Весь 1956 спортивный год проходил под знаком предстоявших Олимпийских игр в Мельбурне и I Спартакиады народов СССР. Я не строил далеко идущих планов, но предполагал, что смогу бороться за поездку в Мельбурн. Первые старты меня не разочаровали. Я довольно легко стал чемпионом московского «Спартака» в беге на «полуторку» и «пятерку», а потом выиграл профсоюзную спартакиаду Москвы на 5-километровой дистанции. Меня включили в сборную Москвы для выступления на Спартакиаде народов СССР.
В дни спартакиады я близко познакомился с Владимиром Казанцевым, первым нашим рекордсменом мира в беге на 3 тысячи метров с препятствиями. Мы жили в одной комнате. Володя оказался очень милым и открытым человеком. Он уже заканчивал свою славную спортивную карьеру. За четыре года до того он завоевал серебряную олимпийскую медаль в Хельсинки, несколько раз был чемпионом и рекордсменом страны на разных дистанциях. И вот приходит время расставаться.
Но уходил из спорта Владимир Казанцев достойно. Несмотря на свои 34 года, он был в отличной форме. От сезона к сезону улучшал результаты. Однако Казанцева поджимал молодой Семен Ржищин, который в 1955 году стал чемпионом страны. Чем ближе был день старта, тем мрачнее становился Володя.

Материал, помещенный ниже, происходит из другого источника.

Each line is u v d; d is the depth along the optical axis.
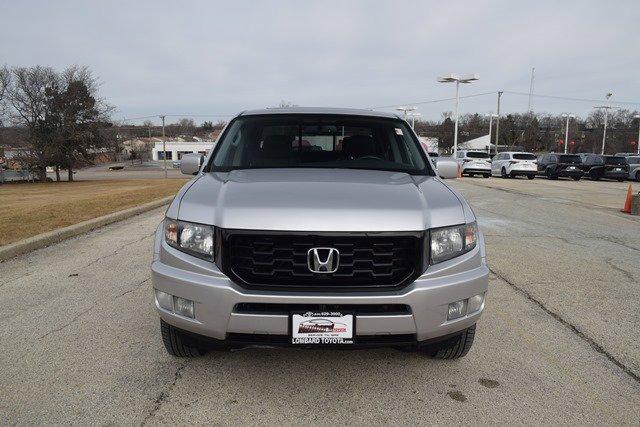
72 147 49.03
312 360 3.21
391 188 2.87
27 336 3.57
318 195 2.66
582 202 13.71
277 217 2.47
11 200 19.33
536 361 3.27
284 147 3.69
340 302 2.40
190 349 3.09
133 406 2.65
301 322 2.43
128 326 3.76
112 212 9.46
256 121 3.93
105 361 3.17
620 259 6.28
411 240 2.52
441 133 70.62
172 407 2.65
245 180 3.01
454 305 2.64
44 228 7.42
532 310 4.27
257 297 2.41
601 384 2.97
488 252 6.60
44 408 2.62
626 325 3.95
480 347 3.48
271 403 2.70
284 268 2.47
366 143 3.74
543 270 5.66
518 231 8.35
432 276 2.54
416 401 2.74
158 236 2.89
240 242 2.50
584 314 4.19
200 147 115.62
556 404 2.73
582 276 5.43
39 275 5.16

Все чаше повторял он: «Нет, Семена мне не обыграть!» Как-то признался: «Ухожу из спорта, будто ухожу из жизни». Все это производило на меня тяжелое впечатление.

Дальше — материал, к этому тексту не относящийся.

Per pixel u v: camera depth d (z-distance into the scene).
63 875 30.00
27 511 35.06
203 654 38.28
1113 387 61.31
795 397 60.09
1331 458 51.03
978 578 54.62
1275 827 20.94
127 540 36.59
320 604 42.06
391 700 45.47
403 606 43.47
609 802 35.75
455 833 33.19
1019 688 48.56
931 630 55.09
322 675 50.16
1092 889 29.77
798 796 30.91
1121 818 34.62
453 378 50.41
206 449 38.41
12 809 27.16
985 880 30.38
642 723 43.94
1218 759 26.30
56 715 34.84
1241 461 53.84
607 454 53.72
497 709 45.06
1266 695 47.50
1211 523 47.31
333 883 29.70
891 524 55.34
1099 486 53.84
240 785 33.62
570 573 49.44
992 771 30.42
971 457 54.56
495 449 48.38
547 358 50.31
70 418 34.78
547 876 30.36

На спартакиаде я бежал в очень сильной компании, впервые вышел на старт, где собрались все сильнейшие стайеры страны. Помню, переодевались мы все в одной комнате под трибунами только что построенного стадиона имени В. И. Ленина. Ни обычных в таких случаях шуток, ни трепа. Я и подавно молчал, сознавая свою малость рядом с такими мастерами, как Куц, Ануфриев Протонин.
Да, был я в такой компании самым молодым и вообще перворазрядником. Тем не менее побежал весело. На Куца даже не смотрел, решал свои проблемы. Была у меня такая тихая задача — попасть в тройку призеров. Во-первых, почетно — медаль. Во-вторых, появляются шансы ехать на Олимпиаду.
Не стану долго рассказывать — я был третьим (14.12,6) после Куца (13.42,2) и Ивана Чернявского (14.05,0). Однако это еще не все. Устроили нам прикидку — Чернявскому, Александру Ануфриеву и мне. Двое первых едут в Мельбурн. Но должен признаться, что я, как самый молодой, был поставлен в более благоприятные условия, чем Ануфриев, хотя и проиграл ему на «десятке», где был четвертым. Саша, чтобы поехать в Мельбурн, должен был выиграть у нас с Иваном. Это сделать он не сумел, был третьим. А первым — Чернявский.
Об Ануфриеве я много слышал, прежде чем увидел его своими глазами. В газетах писали в 1952 году, что столяр-краснодеревщик из Дзержинска произвел сенсацию, завоевав бронзовую медаль в первом же состязании мужчин на Олимпийских играх в Хельсинки. Ануфриев был тогда третьим в беге на 10 тысяч метров. Мы еще не представляли толком, что такое Олимпиада, еще не научились оценивать себя мерками великих атлетов мира. Зато на каждом стадионе висел странный плакат: «Все мировые рекорды должны принадлежать советским спортсменам!» Серебряная медаль, а тем более бронзовая многими воспринималась как позор. Припоминаю разговоры наших ребят. Смысл их примерно был таким: «Если уж наш столяр-удалец улучил часок, чтобы оторваться от своего верстака, то он обязан был оправдать надежды земляков и стать чемпионом мира». Я утрирую, конечно, но это для наглядности. А суть примерно такой и была.